Nafhan NQAll Works / Design / Writing / Research

Color Persona

assisted by
Matthew Waldman, Masa Inakage

Part of final research at Keio Graduate School of Media Design



Growing up, we experience different things based on our cultural background, spoken language, and environment. This phenomenon leads to different behaviors, perspectives, and responses toward things including how we perceive color and emotion. We react emotionally as well as cognitively to visual imagery which influences how we use the information presented to us and how we are affected by its presence in our visual environment.

Both emotion and color have led this research to be built based on the realm of color psychology and whether it has evolved over time. This research aims to introduce a tool to understand human emotions through color, discerning the influence of diverse cultural backgrounds in shaping individual perception. As the fundamentals of the concept design, two theories were combined. First, the color and visual theory by artist Josef Albers and second, the basic human emotion theory by psychologist Paul Ekman.

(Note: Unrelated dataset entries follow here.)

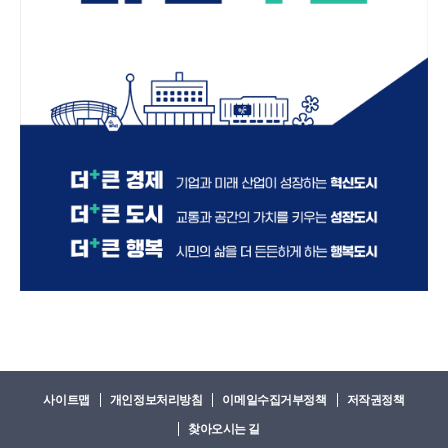
평
사이트맵
개인정보처리방침
이메일수집거부정책
저작권정책
생
찾아오시는 길
학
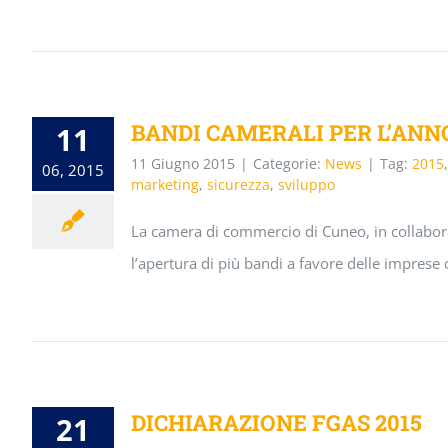
BANDI CAMERALI PER L’ANNO
11
11 Giugno 2015
|
Categorie:
News
|
Tag:
2015
06, 2015
marketing
,
sicurezza
,
sviluppo
La camera di commercio di Cuneo, in collaboraz
l’apertura di più bandi a favore delle imprese
DICHIARAZIONE FGAS 2015
21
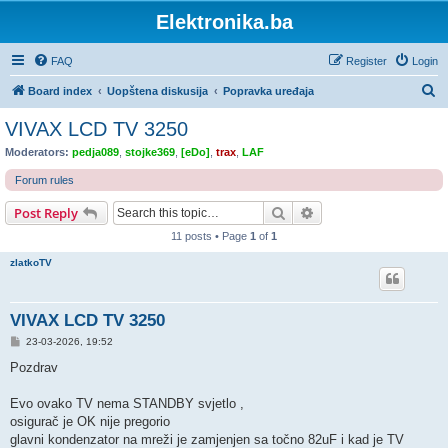
Elektronika.ba
FAQ
Register
Login
S
Board index
Uopštena diskusija
Popravka uređaja
e
VIVAX LCD TV 3250
a
Moderators:
pedja089
,
stojke369
,
[eDo]
,
trax
,
LAF
r
Forum rules
c
Search
Advanced search
Post Reply
h
11 posts • Page
1
of
1
zlatkoTV
VIVAX LCD TV 3250
P
23-03-2026, 19:52
o
s
Pozdrav
t
Evo ovako TV nema STANDBY svjetlo ,
osigurač je OK nije pregorio
glavni kondenzator na mreži je zamjenjen sa točno 82uF i kad je TV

The combination of both theories created the concept design as a tool to introduce an alternative approach to understanding basic human emotion by employing a personalized color visualization. The concept design features a template of squares with six layers for each emotion that will be represented with colors chosen by the individual.  The six emotions have to be put in order from the most dominating emotion being on the bigger square to the least dominating emotion on the smallest square.


The concept design was implemented in a public event in Tokyo with 55 participants from different nationalities and backgrounds. The result created a beautifully diverse output. All are created based on the individual’s perception of their own emotion, translated into color. While some of them might look similar, none of them is exactly the same.

This research shows how color can’t be treated as a one singular universal language. While the current existing color psychology are defining individual perception based on language and culture, this research made contribution to the work where it shows that individual perception of color also very much influenced by how one is preceiving themselves, taking color as part of their individual identity.



Looking into further possibilities for the design leads to the idea of having the concept in a broader approach. It is to have the Color Persona as a medium to not only discover emotion for a one-time experiment but also to have it as a digital emotion journal.